Professor of Education Margaret (Peg) Sutton (Ph. D. from Stanford University) teaches in the Educational Leadership and Policy Department. She previously served as Director of Research and Gender Issues in International Basic Education at the Academy for Educational Development in Washington, D.C. Sutton also served as the director of Stanford's M.A. program in International Development Education. Her research interests include comparative studies of gender and education, the role of international assistance in national educational development and U.S. foreign policy, the connections between multicultural and global education, and feminist and other critical epistemologies.

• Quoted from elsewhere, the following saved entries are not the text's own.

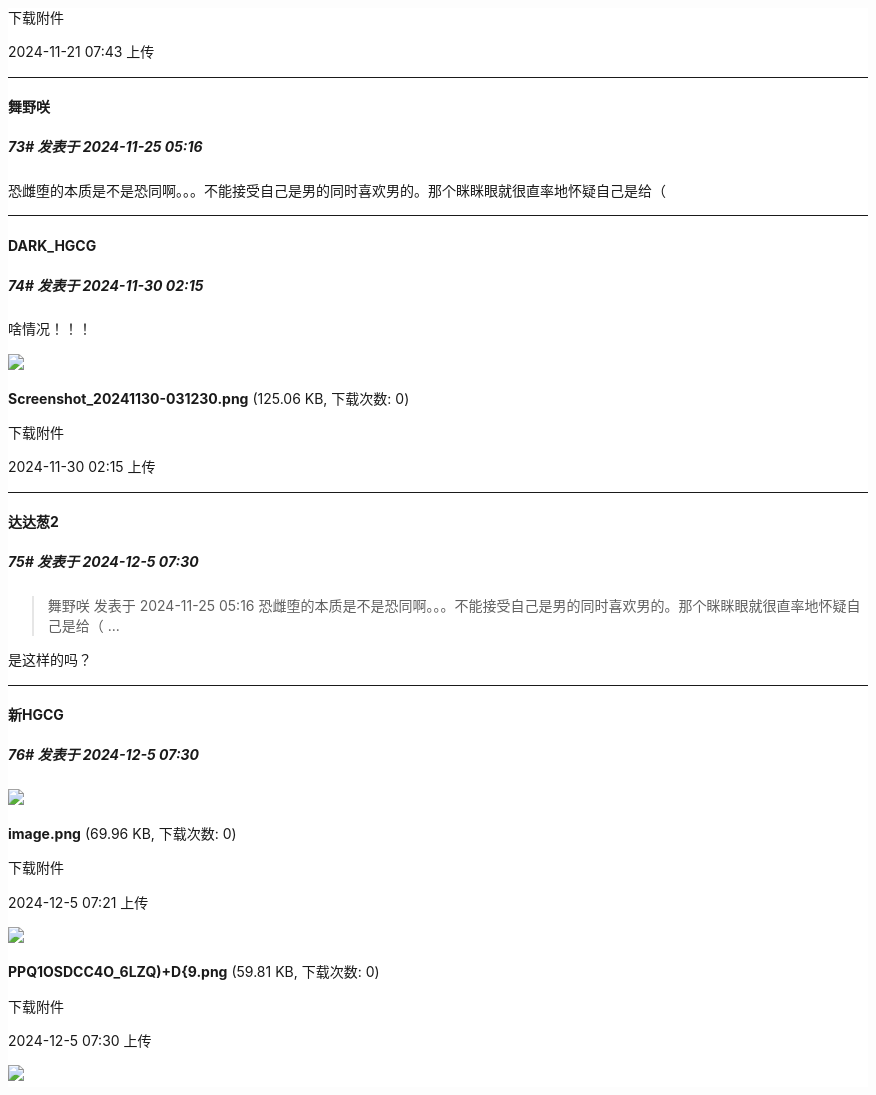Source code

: 下载附件

2024-11-21 07:43 上传

*****

####  舞野咲  
##### 73#       发表于 2024-11-25 05:16

恐雌堕的本质是不是恐同啊。。。不能接受自己是男的同时喜欢男的。那个眯眯眼就很直率地怀疑自己是给（

*****

####  DARK_HGCG  
##### 74#       发表于 2024-11-30 02:15

啥情况！！！

<img src="https://img.saraba1st.com/forum/202411/30/021506cwwjesj568z8j5cy.png" referrerpolicy="no-referrer">

<strong>Screenshot_20241130-031230.png</strong> (125.06 KB, 下载次数: 0)

下载附件

2024-11-30 02:15 上传

*****

####  达达葱2  
##### 75#       发表于 2024-12-5 07:30

<blockquote>舞野咲 发表于 2024-11-25 05:16
恐雌堕的本质是不是恐同啊。。。不能接受自己是男的同时喜欢男的。那个眯眯眼就很直率地怀疑自己是给（ ...</blockquote>
是这样的吗？

*****

####  新HGCG  
##### 76#       发表于 2024-12-5 07:30

<img src="https://img.saraba1st.com/forum/202412/05/072153euttfsggfflz6dul.png" referrerpolicy="no-referrer">

<strong>image.png</strong> (69.96 KB, 下载次数: 0)

下载附件

2024-12-5 07:21 上传

<img src="https://img.saraba1st.com/forum/202412/05/073028s6a7zx692rv4rxmv.png" referrerpolicy="no-referrer">

<strong>PPQ1OSDCC4O_6LZQ)+D{9.png</strong> (59.81 KB, 下载次数: 0)

下载附件

2024-12-5 07:30 上传

<img src="https://img.saraba1st.com/forum/202412/05/073035sbaww53badwmbwwm.png" referrerpolicy="no-referrer">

Assistant Professor of Library and Information Sciences Uta Priss (Ph.D. from Dearmstadt University in Germany) studies the mathematical modeling of semantic relations in lexical databases and thesauri. Her research is part of an interdisciplinary research project involving mathematics, computational linguistics, and information science that attempts to build a graphical interface for information retrieval using library classification systems. Her previous work included consulting to the WordNet Project (Princeton University) and to the Department of Economics and Computer Science at the Fachochschule Stralsund.


Announcements:

In the Company of Women:
In celebration of Mother's Day, the Office for Women's Affairs invites you to attend a workshop titled Mothers and Daughters. The workshop explores our relationships with our mothers in light of our relationships with our daughters and sons. Bring your mother or daughter (must be at least 15 years of age) to enhance the workshop. Please dress comfortably.
The workshop, which consists of written exercises and discussion, meets in Memorial Hall East, Room 127, on April 24 from 6:30 to 8:30 p.m. The registration fee is $10.00. To register or for information, call 855-3849 or E-Mail owa@indiana.edu.

OWA Receives SDI Funding:
The Office for Women's Affairs recently received Strategic Directions funding for its women in science proposal. The project undertakes specific initiatives such as mentoring programs, supplemental fellowship funds to recruit outstanding graduate students, and a distinguished visiting scientist program for faculty members. Sixty-one projects received finding in this second round of Strategic Directions proposals; of the 25 from the Bloomington campus, 14 went to proposals where women faculty and staff are the project directors. Congratulations to all!